Closed agnonchik closed 6 months ago
Titan Z is actually 2 Kepler GPUs on 1 board. Our kernel was developed on a single Maxwell GPU (GTX 750). The different architecture and layout might explain the drop in performance.
Our XNOR kernel is currently shared memory bounded. To relieve the shared memory bottleneck, I would suggest to: 1) implement some 8x8 register tiling 2) minimize the shared memory bank conflicts 3) For a Maxwell GPU, try to keep 256 active threads per thread block, and >= 2 active thread blocks per SMP. You might want to make different adjustments for Kepler, Pascal and Volta GPUs.
Here is a tutorial on how to write blazing fast GEMM for Maxwell GPUs: https://github.com/NervanaSystems/maxas/wiki/SGEMM
Hi Matthieu, thanks for your suggestions!
I found that the efficiency of XNOR kernel, in its current implementation, strongly depends upon matrix dimensions. If the kernel computes C=AB where A and B are MxN and NxK matrices, respectively, MLP performs three matrix-matrix multiplications at Run-time: M, N, K 10000, 4096, 4096 10000, 4096, 4096 10000, 4096, 10
For the first two multiplications, XNOR beats cublas with 0.065 s against 0.103 s For the third multiplication, XNOR is slower taking 0.017 s against 0.003 s taken by cublas.

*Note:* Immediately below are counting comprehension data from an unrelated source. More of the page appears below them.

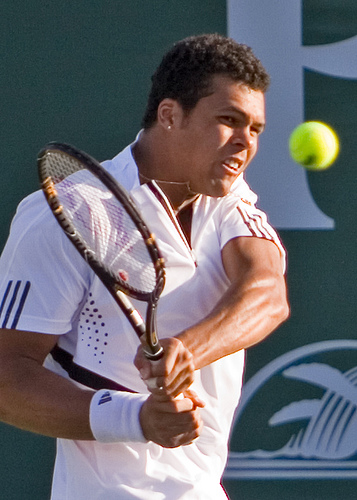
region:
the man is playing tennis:
[11, 40, 352, 489]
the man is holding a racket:
[15, 143, 238, 446]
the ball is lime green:
[281, 100, 343, 184]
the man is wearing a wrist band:
[63, 368, 159, 459]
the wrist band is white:
[63, 373, 154, 459]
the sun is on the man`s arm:
[148, 237, 310, 433]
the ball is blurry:
[261, 116, 350, 218]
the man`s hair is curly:
[129, 31, 276, 123]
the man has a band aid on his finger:
[120, 367, 168, 393]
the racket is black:
[17, 107, 197, 358]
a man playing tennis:
[0, 33, 289, 498]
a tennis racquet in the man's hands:
[33, 138, 166, 368]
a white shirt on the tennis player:
[0, 125, 285, 498]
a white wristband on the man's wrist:
[87, 386, 150, 441]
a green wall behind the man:
[0, 0, 354, 498]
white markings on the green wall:
[222, 19, 355, 497]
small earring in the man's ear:
[165, 124, 171, 130]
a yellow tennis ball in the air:
[287, 118, 340, 170]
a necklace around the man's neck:
[140, 168, 199, 195]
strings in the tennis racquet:
[43, 148, 160, 294]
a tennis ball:
[287, 120, 340, 171]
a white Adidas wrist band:
[87, 385, 147, 444]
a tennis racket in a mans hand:
[38, 140, 167, 361]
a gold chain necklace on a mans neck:
[139, 171, 197, 199]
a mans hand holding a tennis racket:
[133, 338, 195, 397]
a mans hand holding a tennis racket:
[140, 391, 203, 450]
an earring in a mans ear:
[167, 125, 170, 128]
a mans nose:
[233, 126, 253, 148]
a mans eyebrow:
[219, 102, 248, 116]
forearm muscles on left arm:
[179, 284, 291, 370]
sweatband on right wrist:
[85, 387, 152, 447]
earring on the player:
[161, 119, 177, 136]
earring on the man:
[161, 121, 173, 139]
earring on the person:
[161, 119, 177, 135]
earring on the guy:
[153, 116, 180, 145]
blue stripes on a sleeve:
[0, 268, 32, 340]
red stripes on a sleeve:
[237, 203, 274, 246]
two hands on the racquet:
[126, 332, 204, 463]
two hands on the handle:
[131, 331, 203, 463]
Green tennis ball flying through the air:
[275, 111, 354, 181]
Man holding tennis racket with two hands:
[41, 55, 276, 461]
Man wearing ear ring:
[145, 88, 263, 178]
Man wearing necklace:
[124, 51, 265, 210]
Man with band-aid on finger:
[136, 365, 189, 395]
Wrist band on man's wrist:
[49, 354, 184, 478]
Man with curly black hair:
[145, 31, 279, 186]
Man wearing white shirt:
[39, 160, 287, 319]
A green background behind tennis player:
[18, 17, 128, 124]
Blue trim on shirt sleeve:
[4, 215, 37, 351]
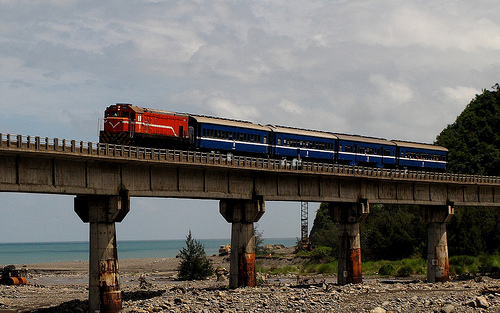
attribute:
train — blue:
[96, 99, 451, 177]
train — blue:
[99, 102, 450, 173]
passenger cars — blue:
[186, 111, 268, 156]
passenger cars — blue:
[267, 121, 337, 160]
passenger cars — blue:
[334, 130, 397, 165]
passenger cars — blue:
[393, 135, 448, 170]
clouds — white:
[0, 13, 499, 145]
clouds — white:
[235, 17, 445, 119]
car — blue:
[185, 109, 274, 159]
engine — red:
[95, 103, 190, 153]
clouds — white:
[181, 11, 396, 95]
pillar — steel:
[229, 219, 256, 288]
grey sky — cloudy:
[1, 0, 498, 241]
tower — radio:
[276, 187, 327, 275]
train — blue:
[334, 122, 393, 167]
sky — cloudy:
[0, 0, 498, 243]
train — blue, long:
[93, 96, 469, 181]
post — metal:
[216, 196, 266, 291]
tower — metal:
[299, 196, 356, 251]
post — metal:
[334, 192, 371, 282]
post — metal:
[75, 196, 132, 311]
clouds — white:
[356, 35, 427, 115]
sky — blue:
[296, 22, 493, 95]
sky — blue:
[12, 27, 458, 102]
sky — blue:
[10, 23, 164, 89]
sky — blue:
[10, 18, 95, 115]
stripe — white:
[200, 133, 455, 165]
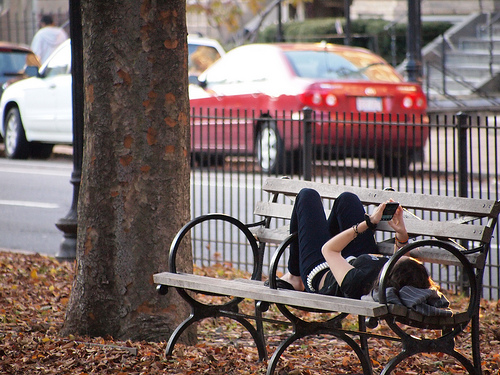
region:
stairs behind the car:
[422, 18, 497, 98]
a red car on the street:
[190, 36, 430, 171]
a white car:
[5, 40, 86, 135]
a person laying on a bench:
[175, 175, 470, 356]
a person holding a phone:
[275, 191, 440, 302]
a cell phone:
[380, 201, 395, 222]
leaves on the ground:
[30, 307, 420, 372]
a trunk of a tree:
[81, 25, 191, 325]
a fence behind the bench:
[190, 101, 495, 258]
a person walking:
[30, 15, 57, 46]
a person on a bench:
[260, 179, 439, 314]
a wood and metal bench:
[152, 174, 499, 370]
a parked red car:
[193, 38, 430, 173]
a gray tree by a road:
[69, 6, 194, 338]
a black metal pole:
[53, 1, 92, 267]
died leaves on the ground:
[0, 253, 63, 371]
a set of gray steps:
[433, 13, 497, 98]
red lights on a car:
[307, 93, 429, 108]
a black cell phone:
[377, 196, 400, 223]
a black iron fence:
[193, 104, 310, 243]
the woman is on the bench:
[229, 155, 431, 334]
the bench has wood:
[192, 166, 399, 363]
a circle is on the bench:
[174, 203, 281, 335]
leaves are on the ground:
[15, 260, 95, 352]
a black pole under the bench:
[229, 313, 299, 360]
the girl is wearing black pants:
[285, 205, 355, 332]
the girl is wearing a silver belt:
[294, 232, 429, 348]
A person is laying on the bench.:
[286, 207, 436, 324]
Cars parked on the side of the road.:
[31, 25, 390, 169]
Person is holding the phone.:
[376, 195, 411, 227]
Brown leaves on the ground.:
[6, 318, 213, 374]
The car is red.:
[186, 28, 444, 178]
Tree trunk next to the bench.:
[53, 7, 200, 292]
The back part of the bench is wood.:
[258, 177, 474, 249]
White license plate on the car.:
[344, 84, 397, 118]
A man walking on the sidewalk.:
[16, 6, 68, 74]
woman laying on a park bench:
[267, 184, 454, 318]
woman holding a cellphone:
[379, 194, 407, 227]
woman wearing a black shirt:
[324, 235, 389, 302]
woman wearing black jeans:
[275, 188, 374, 283]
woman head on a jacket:
[367, 257, 447, 325]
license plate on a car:
[356, 90, 388, 117]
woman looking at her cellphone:
[348, 199, 428, 236]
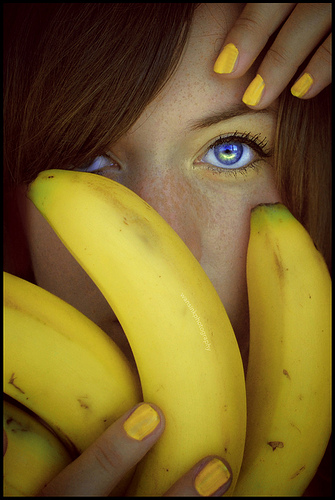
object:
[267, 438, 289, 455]
spot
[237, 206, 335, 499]
banana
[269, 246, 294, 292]
line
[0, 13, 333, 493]
girl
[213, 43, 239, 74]
fingernail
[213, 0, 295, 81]
finger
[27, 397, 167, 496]
finger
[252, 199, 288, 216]
tip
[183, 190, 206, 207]
freckle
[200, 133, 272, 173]
eye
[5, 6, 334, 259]
hair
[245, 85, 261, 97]
polish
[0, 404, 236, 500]
hand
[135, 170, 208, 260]
nose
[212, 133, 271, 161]
eyelash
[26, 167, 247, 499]
banana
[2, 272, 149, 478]
banana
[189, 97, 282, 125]
eyebrow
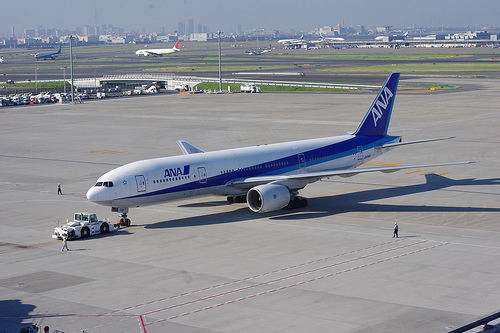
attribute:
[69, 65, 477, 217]
plane — jumbo jet, enroute, white, blue, large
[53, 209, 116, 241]
vehicle — white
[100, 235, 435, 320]
lines — red, striped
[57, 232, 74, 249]
man — standing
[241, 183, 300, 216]
engine — hanging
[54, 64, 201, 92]
bridge — small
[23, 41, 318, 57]
airplanes — rolling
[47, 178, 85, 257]
men — walking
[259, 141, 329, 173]
stripes — blue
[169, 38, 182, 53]
tail — red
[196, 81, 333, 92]
grass — green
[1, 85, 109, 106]
vehicles — parked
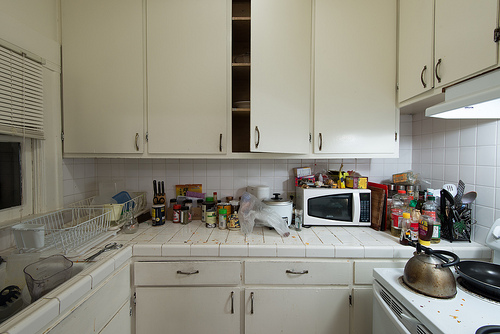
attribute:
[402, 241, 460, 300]
teapot — stainless steel, silver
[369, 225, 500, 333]
stove — white, white enamel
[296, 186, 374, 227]
microwave — white, black, small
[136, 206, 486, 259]
counter — tiled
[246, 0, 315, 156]
door — open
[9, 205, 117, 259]
dish drainer — empty, white, plastic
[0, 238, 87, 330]
sink — dirty, full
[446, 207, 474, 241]
caddy — black, full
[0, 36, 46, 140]
blinds — mini, slatted, white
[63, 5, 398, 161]
cupboards — white, wooden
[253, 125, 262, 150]
handles — silver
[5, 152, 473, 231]
kitchen — messy, white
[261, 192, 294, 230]
rice cooker — white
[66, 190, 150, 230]
dish rack — plastic, white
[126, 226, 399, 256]
tile — white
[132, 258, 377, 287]
drawer — wooden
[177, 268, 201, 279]
handle — metal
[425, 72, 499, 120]
light — on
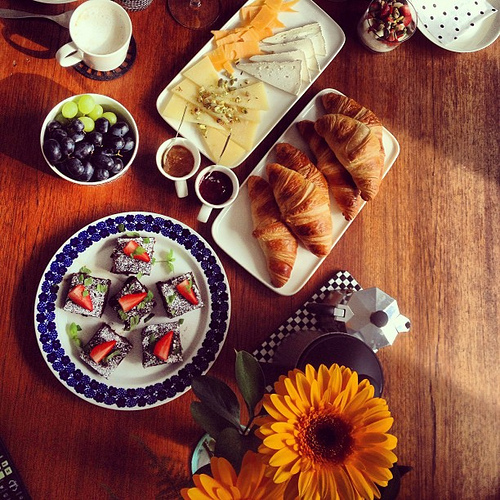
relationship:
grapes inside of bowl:
[47, 95, 134, 181] [97, 95, 137, 128]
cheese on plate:
[168, 55, 269, 167] [259, 84, 296, 141]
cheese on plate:
[248, 22, 329, 95] [259, 84, 296, 141]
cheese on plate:
[205, 2, 299, 73] [259, 84, 296, 141]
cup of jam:
[223, 167, 240, 201] [198, 172, 232, 204]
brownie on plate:
[144, 321, 183, 363] [62, 359, 216, 414]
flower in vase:
[185, 453, 288, 499] [189, 433, 216, 474]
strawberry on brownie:
[71, 284, 92, 314] [81, 275, 110, 317]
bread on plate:
[268, 161, 332, 249] [212, 190, 268, 286]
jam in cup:
[163, 147, 195, 176] [178, 139, 201, 165]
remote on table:
[1, 438, 29, 499] [400, 47, 500, 499]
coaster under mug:
[73, 64, 132, 81] [70, 2, 134, 72]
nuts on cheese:
[203, 92, 221, 111] [168, 55, 269, 167]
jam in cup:
[198, 172, 232, 204] [223, 167, 240, 201]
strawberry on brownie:
[176, 281, 199, 303] [157, 281, 185, 317]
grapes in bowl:
[47, 95, 134, 181] [97, 95, 137, 128]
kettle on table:
[273, 329, 383, 405] [400, 47, 500, 499]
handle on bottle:
[306, 303, 345, 322] [317, 288, 414, 349]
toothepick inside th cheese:
[163, 102, 188, 161] [168, 55, 269, 167]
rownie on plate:
[144, 321, 183, 363] [62, 359, 216, 414]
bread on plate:
[298, 122, 354, 223] [212, 190, 268, 286]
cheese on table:
[168, 55, 269, 167] [400, 47, 500, 499]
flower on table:
[256, 356, 398, 499] [400, 47, 500, 499]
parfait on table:
[359, 2, 417, 53] [400, 47, 500, 499]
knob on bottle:
[374, 312, 387, 326] [317, 288, 414, 349]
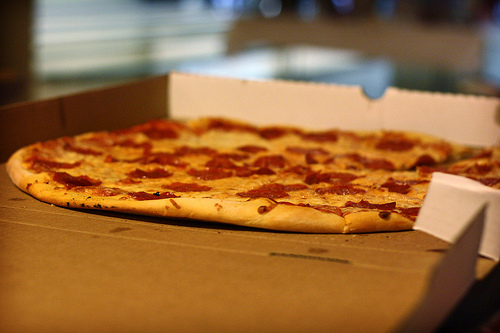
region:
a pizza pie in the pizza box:
[6, 116, 499, 232]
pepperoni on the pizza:
[53, 170, 100, 190]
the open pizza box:
[1, 233, 498, 331]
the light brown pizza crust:
[116, 199, 258, 226]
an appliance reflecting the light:
[31, 1, 226, 73]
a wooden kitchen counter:
[232, 0, 499, 83]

Some low-level libraries optimized for binary operations would solve the issue.
Thanks for the explanation!
Your XNOR Conv2d do not use any of FAST multiplication algorithms (like winograd) so it just cannot be faster
I've got the following benchmarking results for kernels on TITAN Z GPU: Baseline - 2.642s, Theano - 0.582s, XNOR - 0.988s :-( You can see that Theano is faster than XNOR which is not consistent with the main point of the referenced paper. Do you have any idea why it happens? How to tweak XNOR to beat Theano?
P.S.: matrix multiplication gives: GEMM - 2.788s, cublasSgemm - 0.331s, XNOR GEMM - 0.182s which is quite OK.